'''

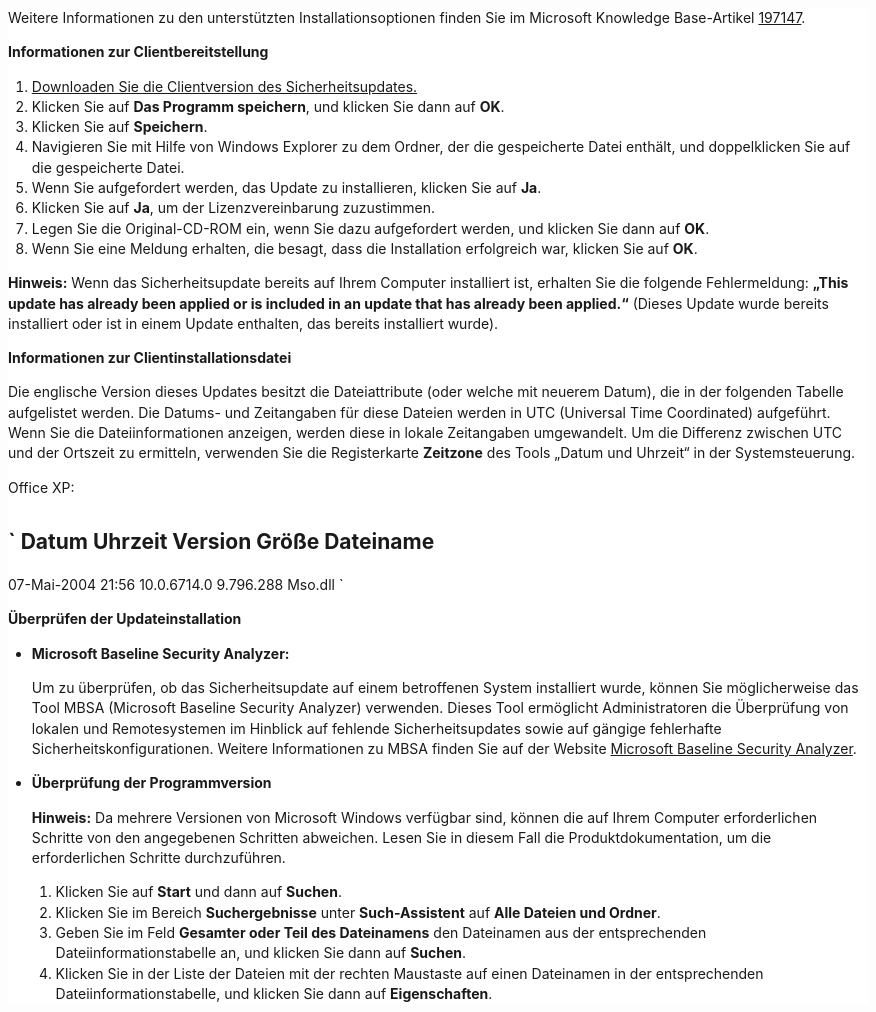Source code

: Weitere Informationen zu den unterstützten Installationsoptionen finden Sie im Microsoft Knowledge Base-Artikel [197147](http://support.microsoft.com/default.aspx?scid=kb;de-de;197147).

**Informationen zur Clientbereitstellung**

1.  [Downloaden Sie die Clientversion des Sicherheitsupdates.](http://www.microsoft.com/downloads/details.aspx?familyid=7d128614-6d34-49df-8d63-6c17e9a2d312&amp;displaylang=de)
2.  Klicken Sie auf **Das Programm speichern**, und klicken Sie dann auf **OK**.
3.  Klicken Sie auf **Speichern**.
4.  Navigieren Sie mit Hilfe von Windows Explorer zu dem Ordner, der die gespeicherte Datei enthält, und doppelklicken Sie auf die gespeicherte Datei.
5.  Wenn Sie aufgefordert werden, das Update zu installieren, klicken Sie auf **Ja**.
6.  Klicken Sie auf **Ja**, um der Lizenzvereinbarung zuzustimmen.
7.  Legen Sie die Original-CD-ROM ein, wenn Sie dazu aufgefordert werden, und klicken Sie dann auf **OK**.
8.  Wenn Sie eine Meldung erhalten, die besagt, dass die Installation erfolgreich war, klicken Sie auf **OK**.

**Hinweis:** Wenn das Sicherheitsupdate bereits auf Ihrem Computer installiert ist, erhalten Sie die folgende Fehlermeldung: **„This update has already been applied or is included in an update that has already been applied.“** (Dieses Update wurde bereits installiert oder ist in einem Update enthalten, das bereits installiert wurde).

**Informationen zur Clientinstallationsdatei**

Die englische Version dieses Updates besitzt die Dateiattribute (oder welche mit neuerem Datum), die in der folgenden Tabelle aufgelistet werden. Die Datums- und Zeitangaben für diese Dateien werden in UTC (Universal Time Coordinated) aufgeführt. Wenn Sie die Dateiinformationen anzeigen, werden diese in lokale Zeitangaben umgewandelt. Um die Differenz zwischen UTC und der Ortszeit zu ermitteln, verwenden Sie die Registerkarte **Zeitzone** des Tools „Datum und Uhrzeit“ in der Systemsteuerung.

Office XP:

`
Datum        Uhrzeit   Version   Größe      Dateiname
--------------------------------------------------------
07-Mai-2004  21:56  10.0.6714.0  9.796.288  Mso.dll
`

**Überprüfen der Updateinstallation**

-   **Microsoft Baseline Security Analyzer:**

    Um zu überprüfen, ob das Sicherheitsupdate auf einem betroffenen System installiert wurde, können Sie möglicherweise das Tool MBSA (Microsoft Baseline Security Analyzer) verwenden. Dieses Tool ermöglicht Administratoren die Überprüfung von lokalen und Remotesystemen im Hinblick auf fehlende Sicherheitsupdates sowie auf gängige fehlerhafte Sicherheitskonfigurationen. Weitere Informationen zu MBSA finden Sie auf der Website [Microsoft Baseline Security Analyzer](http://www.microsoft.com/germany/technet/sicherheit/tools/mbsa.mspx).

-   **Überprüfung der Programmversion**

    **Hinweis:** Da mehrere Versionen von Microsoft Windows verfügbar sind, können die auf Ihrem Computer erforderlichen Schritte von den angegebenen Schritten abweichen. Lesen Sie in diesem Fall die Produktdokumentation, um die erforderlichen Schritte durchzuführen.

    1.  Klicken Sie auf **Start** und dann auf **Suchen**.
    2.  Klicken Sie im Bereich **Suchergebnisse** unter **Such-Assistent** auf **Alle Dateien und Ordner**.
    3.  Geben Sie im Feld **Gesamter oder Teil des Dateinamens** den Dateinamen aus der entsprechenden Dateiinformationstabelle an, und klicken Sie dann auf **Suchen**.
    4.  Klicken Sie in der Liste der Dateien mit der rechten Maustaste auf einen Dateinamen in der entsprechenden Dateiinformationstabelle, und klicken Sie dann auf **Eigenschaften**.
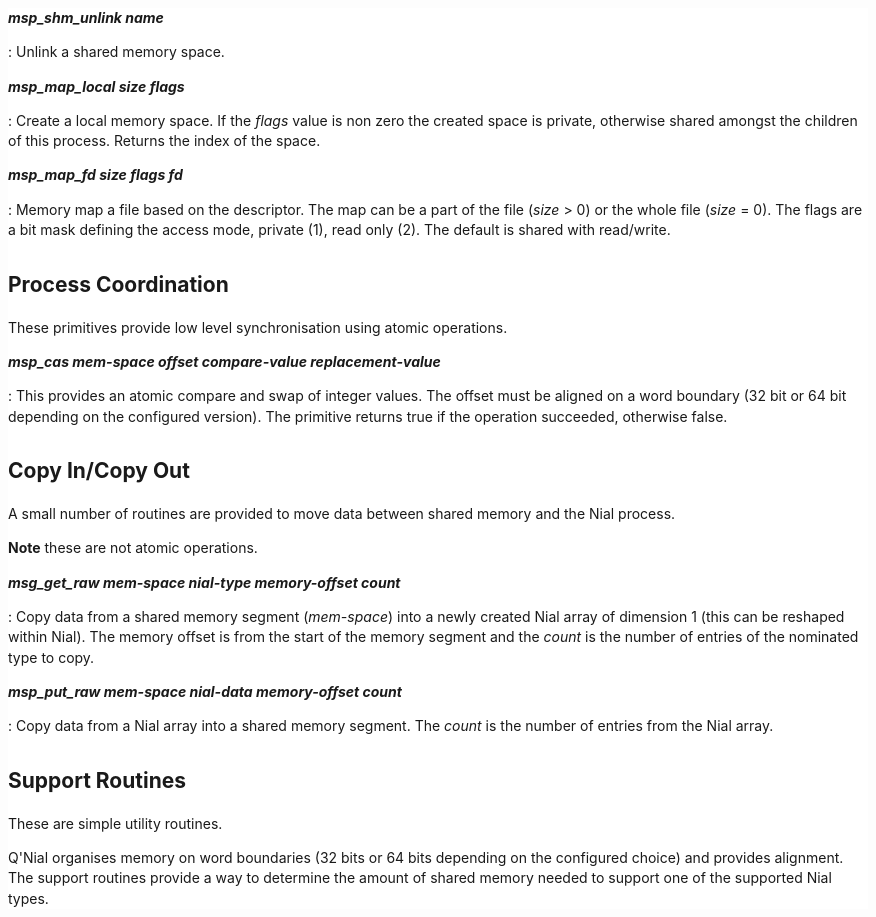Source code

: ***msp_shm_unlink name***

:      Unlink a shared memory space.

***msp_map_local size flags***

:      Create a local memory space. If the *flags* value is non zero the created
       space is private, otherwise shared amongst the children
       of this process. Returns the index of the space.

***msp_map_fd size flags fd***

:      Memory map a file based on the descriptor. The map can be a part of the
       file (*size* \> 0) or the whole file (*size* \= 0). The flags are a
       bit mask defining the access mode, private (1), read only (2). The
       default is shared with read/write.

## Process Coordination

These primitives provide low level synchronisation  using atomic operations.

***msp_cas mem-space offset compare-value replacement-value***

:      This provides an atomic compare and swap of integer values. The offset
       must be aligned on a word boundary (32 bit or 64 bit depending on the
       configured version). The primitive returns true if the operation
       succeeded, otherwise false.


## Copy In/Copy Out

A small number of routines are provided to move data between shared memory and
the Nial process.

**Note** these are not atomic operations.

***msg_get_raw mem-space nial-type memory-offset count***

:      Copy data from a shared memory segment (*mem-space*) into a newly created
       Nial array of dimension 1 (this can be reshaped within Nial). The memory
       offset is from the start of the memory segment and
       the *count* is the number of entries of the nominated type to copy.

***msp_put_raw mem-space nial-data memory-offset count***

:      Copy data from a Nial array into a shared memory segment. The *count* is
       the number of entries from the Nial array.


## Support Routines

These are simple utility routines.

Q'Nial organises memory on word boundaries (32 bits or 64 bits depending on the
configured choice) and provides alignment. The support routines provide a way
to determine the amount of shared memory needed to support one of the
supported Nial types.
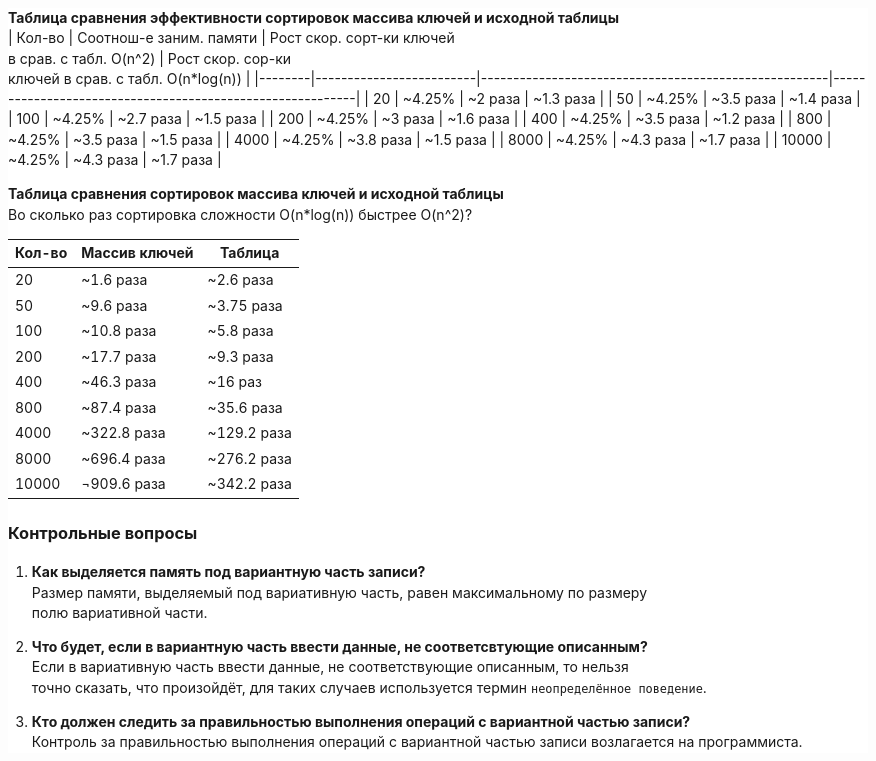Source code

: **Таблица сравнения эффективности сортировок массива ключей и исходной таблицы**  
| Кол-во | Соотнош-е заним. памяти | Рост скор. сорт-ки ключей<br> в срав. с табл. O(n^2) | Рост скор. сор-ки <br> ключей в срав. с табл. O(n*log(n)) |
|--------|-------------------------|------------------------------------------------------|-----------------------------------------------------------|
| 20     | ~4.25%                  | ~2 раза                                              | ~1.3 раза                                                 |
| 50     | ~4.25%                  | ~3.5 раза                                            | ~1.4 раза                                                 |
| 100    | ~4.25%                  | ~2.7 раза                                            | ~1.5 раза                                                 |
| 200    | ~4.25%                  | ~3 раза                                              | ~1.6 раза                                                 |
| 400    | ~4.25%                  | ~3.5 раза                                            | ~1.2 раза                                                 |
| 800    | ~4.25%                  | ~3.5 раза                                            | ~1.5 раза                                                 |
| 4000   | ~4.25%                  | ~3.8 раза                                            | ~1.5 раза                                                 |
| 8000   | ~4.25%                  | ~4.3 раза                                            | ~1.7 раза                                                 |
| 10000  | ~4.25%                  | ~4.3 раза                                            | ~1.7 раза                                                 |


**Таблица сравнения сортировок массива ключей и исходной таблицы**  
Во сколько раз сортировка сложности O(n*log(n)) быстрее O(n^2)?  

| Кол-во | Массив ключей | Таблица     |
|--------|---------------|-------------|
| 20     | ~1.6 раза     | ~2.6 раза   |
| 50     | ~9.6 раза     | ~3.75 раза  |
| 100    | ~10.8 раза    | ~5.8 раза   |
| 200    | ~17.7 раза    | ~9.3 раза   |
| 400    | ~46.3 раза    | ~16 раз     |
| 800    | ~87.4 раза    | ~35.6 раза  |
| 4000   | ~322.8 раза   | ~129.2 раза |
| 8000   | ~696.4 раза   | ~276.2 раза |
| 10000  | ¬909.6 раза   | ~342.2 раза |


### Контрольные вопросы

1. **Как выделяется память под вариантную часть записи?**  
Размер памяти, выделяемый под вариативную часть, равен максимальному по размеру  
полю вариативной части.  

2. **Что будет, если в вариантную часть ввести данные, не соответсвтующие описанным?**     
Если в вариативную часть ввести данные, не соответствующие описанным, то нельзя  
точно сказать, что произойдёт, для таких случаев используется термин `неопределённое поведение`.

3. **Кто должен следить за правильностью выполнения операций с вариантной частью записи?**  
Контроль за правильностью выполнения операций с вариантной частью записи возлагается на программиста.
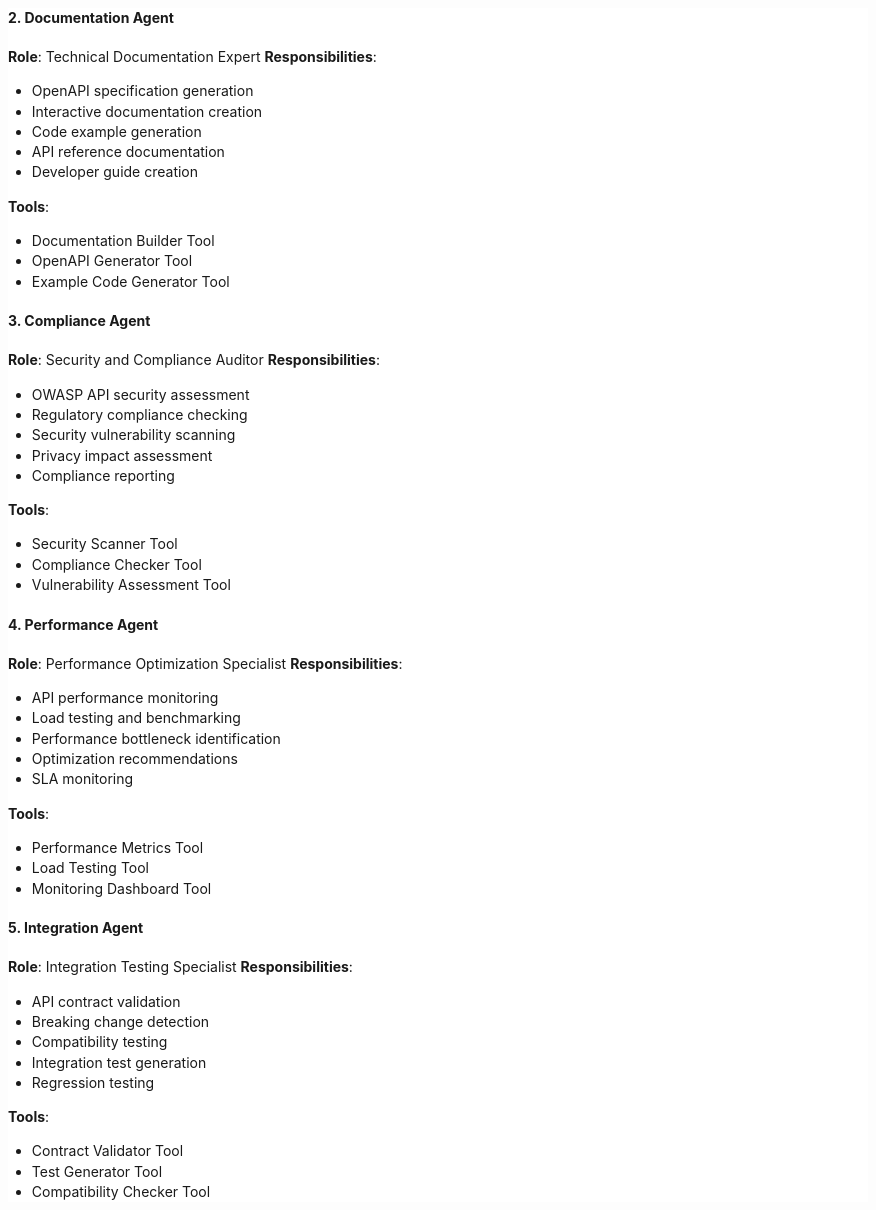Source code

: #### 2. Documentation Agent
**Role**: Technical Documentation Expert
**Responsibilities**:
- OpenAPI specification generation
- Interactive documentation creation
- Code example generation
- API reference documentation
- Developer guide creation

**Tools**:
- Documentation Builder Tool
- OpenAPI Generator Tool
- Example Code Generator Tool

#### 3. Compliance Agent
**Role**: Security and Compliance Auditor
**Responsibilities**:
- OWASP API security assessment
- Regulatory compliance checking
- Security vulnerability scanning
- Privacy impact assessment
- Compliance reporting

**Tools**:
- Security Scanner Tool
- Compliance Checker Tool
- Vulnerability Assessment Tool

#### 4. Performance Agent
**Role**: Performance Optimization Specialist
**Responsibilities**:
- API performance monitoring
- Load testing and benchmarking
- Performance bottleneck identification
- Optimization recommendations
- SLA monitoring

**Tools**:
- Performance Metrics Tool
- Load Testing Tool
- Monitoring Dashboard Tool

#### 5. Integration Agent
**Role**: Integration Testing Specialist
**Responsibilities**:
- API contract validation
- Breaking change detection
- Compatibility testing
- Integration test generation
- Regression testing

**Tools**:
- Contract Validator Tool
- Test Generator Tool
- Compatibility Checker Tool
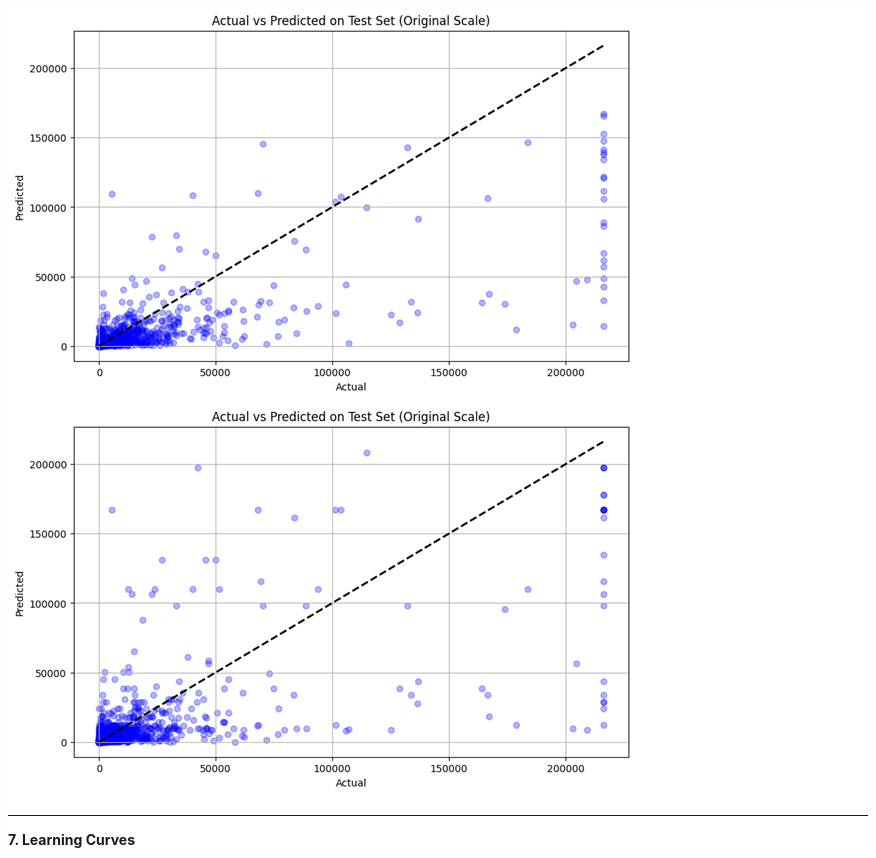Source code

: ![Random Forest Prediction vs Actual](udemy_randomforest_prediction_vs_actual.png)
![Decision Tree Prediction vs Actual](udemy_decision_actual_predicted.png)

---

**7. Learning Curves**  
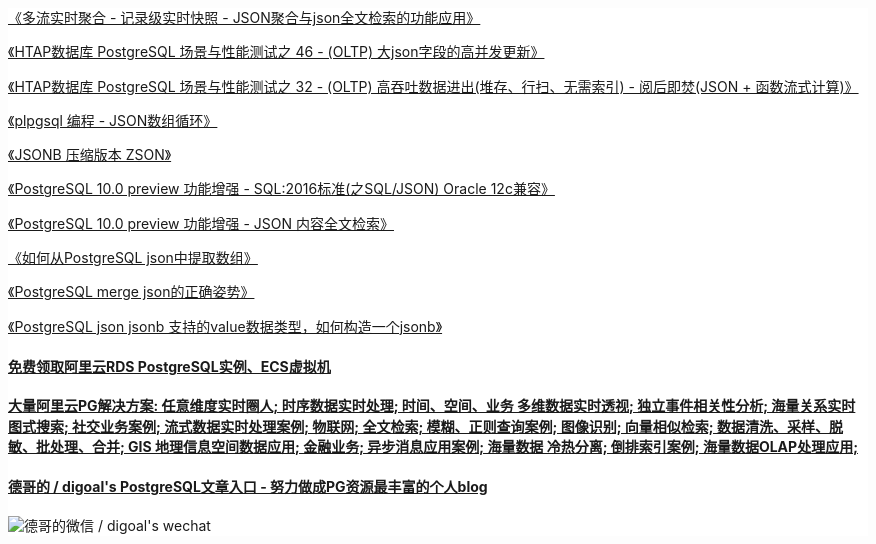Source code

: [《多流实时聚合 - 记录级实时快照 - JSON聚合与json全文检索的功能应用》](../201712/20171209_01.md)    
  
[《HTAP数据库 PostgreSQL 场景与性能测试之 46 - (OLTP) 大json字段的高并发更新》](../201711/20171107_47.md)    
  
[《HTAP数据库 PostgreSQL 场景与性能测试之 32 - (OLTP) 高吞吐数据进出(堆存、行扫、无需索引) - 阅后即焚(JSON + 函数流式计算)》](../201711/20171107_33.md)    
  
[《plpgsql 编程 - JSON数组循环》](../201708/20170802_01.md)    
  
[《JSONB 压缩版本 ZSON》](../201706/20170604_01.md)    
  
[《PostgreSQL 10.0 preview 功能增强 - SQL:2016标准(之SQL/JSON)  Oracle 12c兼容》](../201703/20170313_05.md)    
  
[《PostgreSQL 10.0 preview 功能增强 - JSON 内容全文检索》](../201703/20170312_24.md)    
  
[《如何从PostgreSQL json中提取数组》](../201609/20160910_01.md)    
  
[《PostgreSQL merge json的正确姿势》](../201606/20160614_06.md)    
  
[《PostgreSQL json jsonb 支持的value数据类型，如何构造一个jsonb》](../201509/20150924_03.md)    
  
  
  
  
  
  
  
  
  
  
  
  
  
  
  
  
  
  
  
  
  
  
  
  
  
  
  
  
  
  
  
  
  
  
  
  
  
  
#### [免费领取阿里云RDS PostgreSQL实例、ECS虚拟机](https://www.aliyun.com/database/postgresqlactivity "57258f76c37864c6e6d23383d05714ea")
  
  
#### [大量阿里云PG解决方案: 任意维度实时圈人; 时序数据实时处理; 时间、空间、业务 多维数据实时透视; 独立事件相关性分析; 海量关系实时图式搜索; 社交业务案例; 流式数据实时处理案例; 物联网; 全文检索; 模糊、正则查询案例; 图像识别; 向量相似检索; 数据清洗、采样、脱敏、批处理、合并; GIS 地理信息空间数据应用; 金融业务; 异步消息应用案例; 海量数据 冷热分离; 倒排索引案例; 海量数据OLAP处理应用;](https://yq.aliyun.com/topic/118 "40cff096e9ed7122c512b35d8561d9c8")
  
  
#### [德哥的 / digoal's PostgreSQL文章入口 - 努力做成PG资源最丰富的个人blog](https://github.com/digoal/blog/blob/master/README.md "22709685feb7cab07d30f30387f0a9ae")
  
  
![德哥的微信 / digoal's wechat](../pic/digoal_weixin.jpg "f7ad92eeba24523fd47a6e1a0e691b59")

'''

» PROBLEM TO SOLVE:
Copy out the lines starting at the one containing "#### 3. Compliance Agent" and ending at the one containing "- Monitoring Dashboard Tool", reproducing them word for word.

» YOUR RESPONSE:
#### 3. Compliance Agent
**Role**: Security and Compliance Auditor
**Responsibilities**:
- OWASP API security assessment
- Regulatory compliance checking
- Security vulnerability scanning
- Privacy impact assessment
- Compliance reporting

**Tools**:
- Security Scanner Tool
- Compliance Checker Tool
- Vulnerability Assessment Tool

#### 4. Performance Agent
**Role**: Performance Optimization Specialist
**Responsibilities**:
- API performance monitoring
- Load testing and benchmarking
- Performance bottleneck identification
- Optimization recommendations
- SLA monitoring

**Tools**:
- Performance Metrics Tool
- Load Testing Tool
- Monitoring Dashboard Tool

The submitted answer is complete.